The vehicle drove around the city for about 20 minutes, then the men took Juma and the others to the police station from which they had just been released, and then left them there, the journalist said.

After re-arresting him, Juma was again taken to court, this time accused of being an international hacker.

He believes this was because the documentary he was filming for Sky News was about a project funded by Ethiopians in the diaspora that introduces e-learning in at least 10 secondary schools in the Oromo region.

“Prime Minister Abiy Ahmed received our delegation before and after completing the establishment of servers in the 10 schools as a pilot project. I was still in the process of interviewing, traveling and editing at the time of my first arrest,” he said.

After three days, they announced that he had tested positive for Covid-19.

“When they brought me to court, I insisted that we should get tested for Covid-19 because there was no running water, the bathroom was dirty and we were using our dirty hands to eat in community,” he explained.

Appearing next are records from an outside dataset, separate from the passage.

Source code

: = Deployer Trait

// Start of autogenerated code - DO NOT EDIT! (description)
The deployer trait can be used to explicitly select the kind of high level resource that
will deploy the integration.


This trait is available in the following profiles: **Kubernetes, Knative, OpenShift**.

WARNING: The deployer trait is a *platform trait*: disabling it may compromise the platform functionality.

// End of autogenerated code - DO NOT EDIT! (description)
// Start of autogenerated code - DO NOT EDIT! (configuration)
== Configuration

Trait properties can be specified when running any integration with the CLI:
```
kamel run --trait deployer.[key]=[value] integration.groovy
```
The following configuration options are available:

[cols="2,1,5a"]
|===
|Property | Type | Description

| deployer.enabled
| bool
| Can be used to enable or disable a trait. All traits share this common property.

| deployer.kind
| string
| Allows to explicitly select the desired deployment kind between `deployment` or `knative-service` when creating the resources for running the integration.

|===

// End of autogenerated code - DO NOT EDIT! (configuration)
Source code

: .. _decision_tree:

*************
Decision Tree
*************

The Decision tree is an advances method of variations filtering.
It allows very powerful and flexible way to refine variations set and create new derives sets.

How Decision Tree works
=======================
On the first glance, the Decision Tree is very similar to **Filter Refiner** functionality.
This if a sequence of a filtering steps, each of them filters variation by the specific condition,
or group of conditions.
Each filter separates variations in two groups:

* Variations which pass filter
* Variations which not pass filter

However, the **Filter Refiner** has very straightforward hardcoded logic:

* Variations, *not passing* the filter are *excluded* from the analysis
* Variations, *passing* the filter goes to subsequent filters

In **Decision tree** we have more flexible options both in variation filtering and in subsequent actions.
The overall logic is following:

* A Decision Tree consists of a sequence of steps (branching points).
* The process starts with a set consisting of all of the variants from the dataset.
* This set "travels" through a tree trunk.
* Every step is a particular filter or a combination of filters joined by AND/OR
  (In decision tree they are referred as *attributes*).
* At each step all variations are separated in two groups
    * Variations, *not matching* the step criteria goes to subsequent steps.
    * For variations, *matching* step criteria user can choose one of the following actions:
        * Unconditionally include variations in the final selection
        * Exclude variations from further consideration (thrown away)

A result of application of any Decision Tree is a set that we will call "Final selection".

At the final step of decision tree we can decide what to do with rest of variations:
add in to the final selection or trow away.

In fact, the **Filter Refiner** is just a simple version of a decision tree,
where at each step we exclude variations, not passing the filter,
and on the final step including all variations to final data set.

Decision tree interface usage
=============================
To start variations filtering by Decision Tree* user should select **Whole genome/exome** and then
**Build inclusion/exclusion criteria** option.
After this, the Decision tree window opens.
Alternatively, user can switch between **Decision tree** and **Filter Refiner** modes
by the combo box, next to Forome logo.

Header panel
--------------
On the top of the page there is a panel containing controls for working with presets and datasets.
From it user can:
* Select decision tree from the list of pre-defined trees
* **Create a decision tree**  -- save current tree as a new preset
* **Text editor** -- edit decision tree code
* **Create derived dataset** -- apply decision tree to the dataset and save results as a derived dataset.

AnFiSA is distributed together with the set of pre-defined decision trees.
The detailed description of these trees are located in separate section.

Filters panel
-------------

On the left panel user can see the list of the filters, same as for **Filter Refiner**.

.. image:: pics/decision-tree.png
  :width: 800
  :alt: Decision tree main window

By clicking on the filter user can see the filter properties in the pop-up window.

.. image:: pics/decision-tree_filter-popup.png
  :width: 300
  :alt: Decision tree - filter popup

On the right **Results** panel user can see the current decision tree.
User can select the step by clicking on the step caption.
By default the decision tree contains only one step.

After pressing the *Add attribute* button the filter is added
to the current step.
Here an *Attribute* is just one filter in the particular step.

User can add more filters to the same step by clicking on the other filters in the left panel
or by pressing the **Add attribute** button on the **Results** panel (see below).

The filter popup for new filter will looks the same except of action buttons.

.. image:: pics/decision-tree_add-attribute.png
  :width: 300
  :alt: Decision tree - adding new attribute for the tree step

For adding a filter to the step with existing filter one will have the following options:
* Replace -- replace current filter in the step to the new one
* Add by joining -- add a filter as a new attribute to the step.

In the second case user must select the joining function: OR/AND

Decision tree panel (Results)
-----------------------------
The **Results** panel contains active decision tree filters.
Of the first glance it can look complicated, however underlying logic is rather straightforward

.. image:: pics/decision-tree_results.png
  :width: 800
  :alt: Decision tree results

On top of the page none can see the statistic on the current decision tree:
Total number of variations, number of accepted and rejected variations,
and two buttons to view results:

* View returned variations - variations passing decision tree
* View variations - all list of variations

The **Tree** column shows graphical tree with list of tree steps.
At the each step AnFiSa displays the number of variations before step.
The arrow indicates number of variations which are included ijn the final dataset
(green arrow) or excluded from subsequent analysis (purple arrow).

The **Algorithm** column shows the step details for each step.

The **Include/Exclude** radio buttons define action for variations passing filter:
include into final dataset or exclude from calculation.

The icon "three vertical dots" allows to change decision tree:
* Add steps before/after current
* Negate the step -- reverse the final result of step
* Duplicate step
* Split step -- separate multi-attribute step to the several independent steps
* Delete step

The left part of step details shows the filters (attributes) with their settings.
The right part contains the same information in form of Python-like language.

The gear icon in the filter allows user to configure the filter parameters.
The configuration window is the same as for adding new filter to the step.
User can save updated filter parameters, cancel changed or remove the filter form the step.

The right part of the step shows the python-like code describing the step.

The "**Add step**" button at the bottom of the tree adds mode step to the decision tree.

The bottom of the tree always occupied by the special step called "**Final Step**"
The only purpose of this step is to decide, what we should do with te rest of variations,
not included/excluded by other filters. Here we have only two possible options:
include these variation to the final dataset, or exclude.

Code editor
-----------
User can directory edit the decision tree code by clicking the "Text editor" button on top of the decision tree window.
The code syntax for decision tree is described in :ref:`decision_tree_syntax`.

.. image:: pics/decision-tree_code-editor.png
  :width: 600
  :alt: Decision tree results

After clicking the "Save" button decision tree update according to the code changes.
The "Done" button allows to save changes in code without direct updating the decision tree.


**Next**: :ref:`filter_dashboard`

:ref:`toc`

After the results came in, 68 detainees were found to be Covid-19 positive and were placed in isolation in a different block. The next day, Juma led a protest while incarcerated due to the horrible conditions they were subjected to.

“We demand better food and a cleaner detention center. A few days later I was transferred to a clinic, thanks to a letter that I wrote to the Nation Media Group and which was published by the Daily Nation in Nairobi.”